On va encore nous dire que nous sommes partiaux, pas objectifs, voire complotistes. Le truc à la mode qui coupe court à tout débat.

On vous répond en l’occurrence, oui carrément. On est syndicalistes ET gilets jaunes, vous imaginez ? On est du côté des gens, pas de l’argent. Donc ce grand débat là, on est pas dupes et on n’est pas les seuls. Une fourberie et une manipulation de masse de plus. Qui, en plus, coûte un pognon de dingue aux contribuables.

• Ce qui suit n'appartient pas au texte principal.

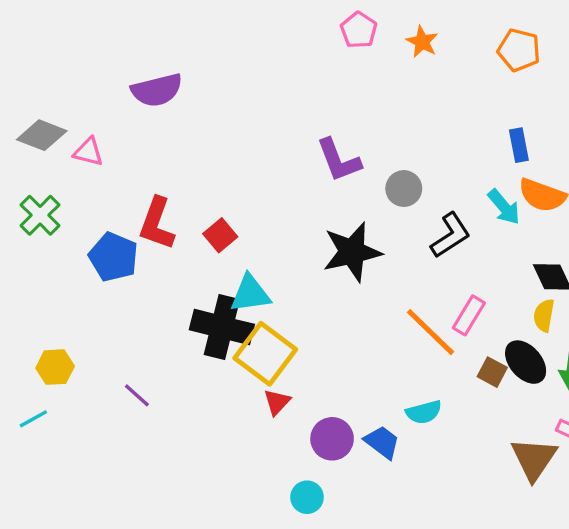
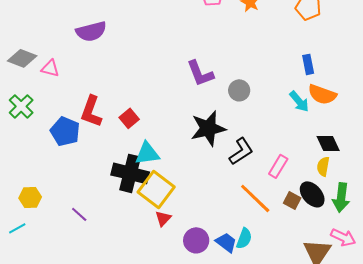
black L-shape: (450, 235) -> (241, 151), moved
orange line: (430, 332) -> (255, 198), moved
cyan semicircle: (424, 412) -> (244, 238), moved, turned -55

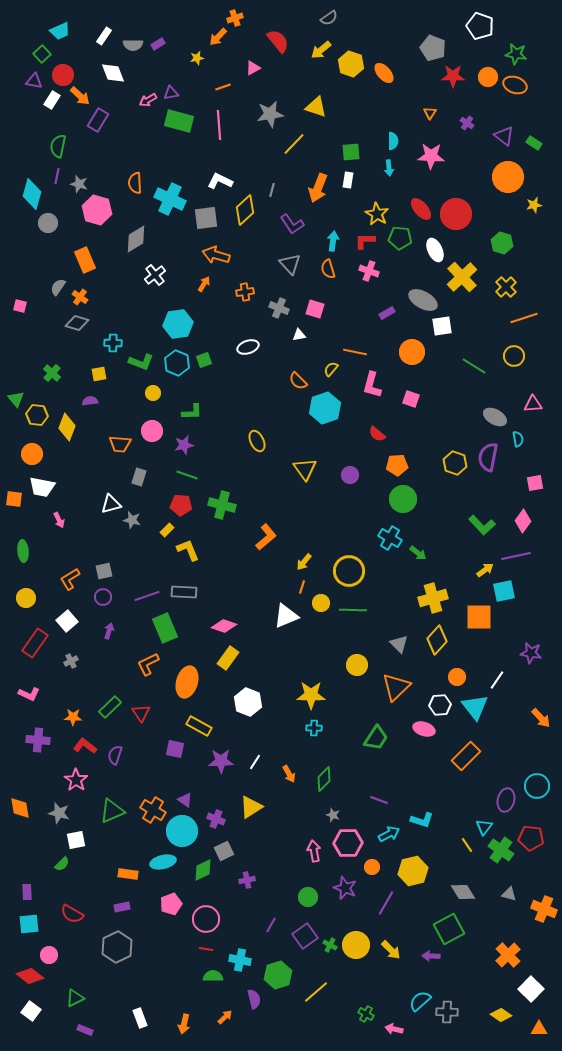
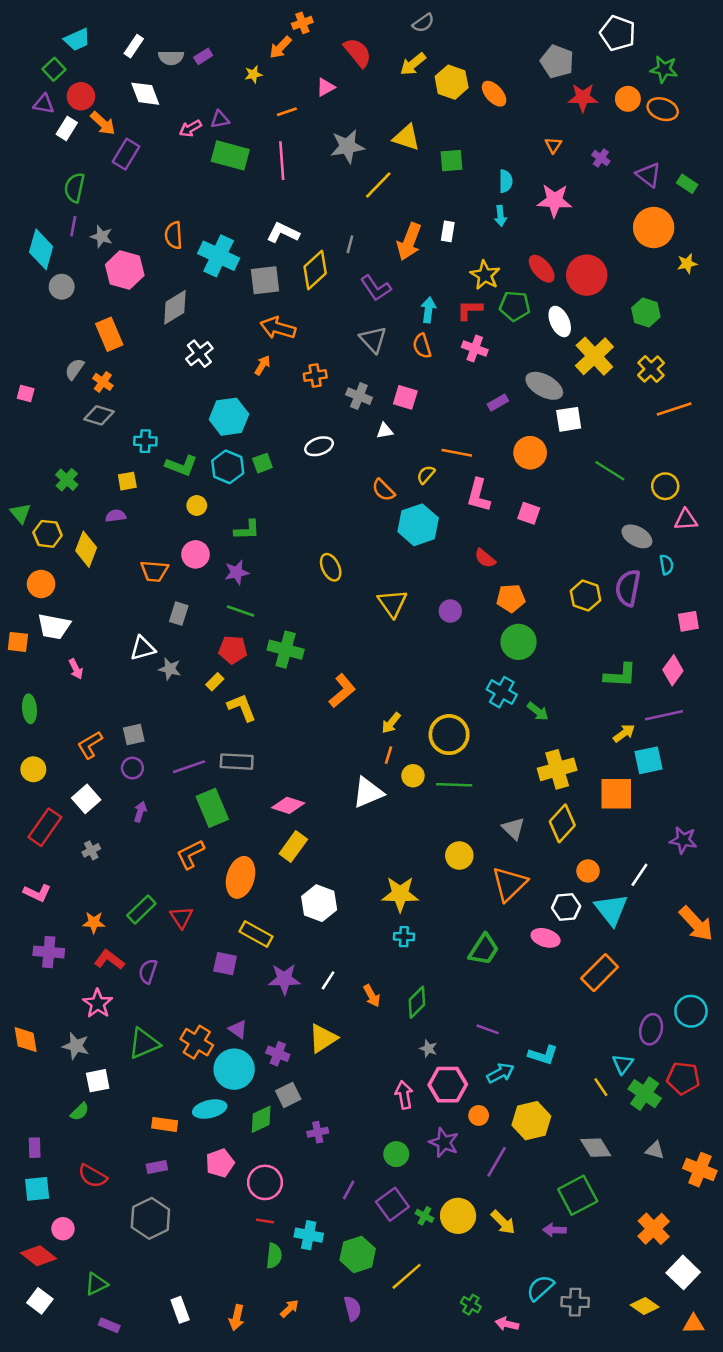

Une honte.

Ce que Macron et ses potes n’ont pas l’air de saisir, c’est que tout ça ne fonctionne plus.

Mais ils sont dangereux car ils sont prêts à utiliser les outils les plus répugnants pour garder le pouvoir. Ces irresponsables totalement aveuglés oublient l’Histoire. Et quand on oublie l’Histoire, elle risque de se répéter. C’est bien connu.

Ce mépris de classe doit cesser. Et en ce qui nous concerne, nous ne lâcherons rien. Ni dans les entreprises avec les salariés, ni dans la rue avec les gilets jaunes.